Just yesterday, I had 3 students of different ages come share with me about how they "beautiful oops-ed" part of their artwork and ended up creating something even cooler than they had initially planned. The funny thing is: we didn't even read the book with this group of students. We talked about the idea as one practice of building a growth mindset, did a project and the idea stuck.
Underneath each of their explanations was sheer awe at how a simple shift in perspective expanded the creative possibilities available to them-- and their confidence as a result.
With a flexible mind, a mistake becomes a portal to something unexpected, delightful and new.
The awe I experience in these moments moves beyond each of their seemingly small creative victories to a knowing that something much larger is happening: these simple wins are building a muscle that will serve them far beyond the classroom and the art they make in childhood.
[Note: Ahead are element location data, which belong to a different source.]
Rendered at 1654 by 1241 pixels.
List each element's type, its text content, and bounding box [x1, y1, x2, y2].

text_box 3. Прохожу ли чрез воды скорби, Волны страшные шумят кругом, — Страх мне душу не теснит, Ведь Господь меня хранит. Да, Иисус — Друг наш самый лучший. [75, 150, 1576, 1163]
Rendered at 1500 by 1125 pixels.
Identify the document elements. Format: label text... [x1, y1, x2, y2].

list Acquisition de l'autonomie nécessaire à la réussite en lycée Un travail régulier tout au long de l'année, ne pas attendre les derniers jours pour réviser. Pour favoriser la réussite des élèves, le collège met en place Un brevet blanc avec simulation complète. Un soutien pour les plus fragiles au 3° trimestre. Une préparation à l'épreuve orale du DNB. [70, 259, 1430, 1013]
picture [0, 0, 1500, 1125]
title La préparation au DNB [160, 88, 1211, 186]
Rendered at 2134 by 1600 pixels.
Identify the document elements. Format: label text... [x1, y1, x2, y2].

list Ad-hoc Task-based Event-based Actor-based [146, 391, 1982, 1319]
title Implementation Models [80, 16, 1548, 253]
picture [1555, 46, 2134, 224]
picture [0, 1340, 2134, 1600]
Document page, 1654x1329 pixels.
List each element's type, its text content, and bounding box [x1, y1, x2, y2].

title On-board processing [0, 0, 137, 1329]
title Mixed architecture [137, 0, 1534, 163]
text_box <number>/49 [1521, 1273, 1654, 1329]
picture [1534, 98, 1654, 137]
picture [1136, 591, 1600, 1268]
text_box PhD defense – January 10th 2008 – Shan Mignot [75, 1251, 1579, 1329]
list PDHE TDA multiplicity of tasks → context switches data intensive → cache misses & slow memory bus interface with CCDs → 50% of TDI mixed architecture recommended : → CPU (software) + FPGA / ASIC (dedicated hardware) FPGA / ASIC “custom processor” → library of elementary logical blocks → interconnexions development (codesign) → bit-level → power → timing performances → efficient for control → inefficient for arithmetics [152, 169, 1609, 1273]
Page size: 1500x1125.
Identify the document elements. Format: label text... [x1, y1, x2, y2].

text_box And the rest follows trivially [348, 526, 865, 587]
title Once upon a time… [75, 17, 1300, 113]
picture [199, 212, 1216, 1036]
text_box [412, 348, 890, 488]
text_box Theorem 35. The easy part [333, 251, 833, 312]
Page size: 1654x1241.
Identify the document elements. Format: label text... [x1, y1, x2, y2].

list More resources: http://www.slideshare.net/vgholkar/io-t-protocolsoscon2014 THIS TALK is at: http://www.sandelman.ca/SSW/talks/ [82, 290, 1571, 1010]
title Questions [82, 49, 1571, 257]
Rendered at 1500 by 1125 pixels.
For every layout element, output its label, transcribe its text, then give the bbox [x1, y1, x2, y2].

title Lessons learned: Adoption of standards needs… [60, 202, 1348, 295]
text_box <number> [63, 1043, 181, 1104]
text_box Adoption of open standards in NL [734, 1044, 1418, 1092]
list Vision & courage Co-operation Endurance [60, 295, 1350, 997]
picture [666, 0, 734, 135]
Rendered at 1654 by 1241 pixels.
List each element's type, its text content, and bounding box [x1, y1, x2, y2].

When building the Elements of heART program, there was an intuitive call to infuse the artist tools with an emphasis on mindset. Before I ever knew Beautiful Oops existed as a book, it existed as an idea in my teaching practice that informed a core pillar of the program: "All artists need a tool kit. Anyone can develop one and you already have your most important tool: your mind."
Establishing this idea as the foundation of the program makes developing a growth mindset less of a daunting or arduous task and more of a fun, easy coaxing out of an existing creative ability.
All humans contain a continuum of growth and fixed thinking within them. The work of developing a growth mindset is about learning to stay agile and flexible in how we approach situations. Like any skill, this gets easier with practice. Enter: Beautiful Oops.
One of the easiest and most enjoyable ways to practice cultivating a growth mindset is with a conscious engagement in a creative practice. Here, we find a deeper relationship to ourselves. We learn to trust our decision making and ability to adapt.
Through the Elements of heART early learners not only develop strong visual literacy skills, they also develop the ability to observe their own thinking which can empower them to make new choices that create new possibilities... for themselves and for our collective future.
My question for you is: where in your life can you apply Beautiful Oops thinking? How can you embrace mistakes or even hardship as an opportunity to create something unexpected and even more beautiful?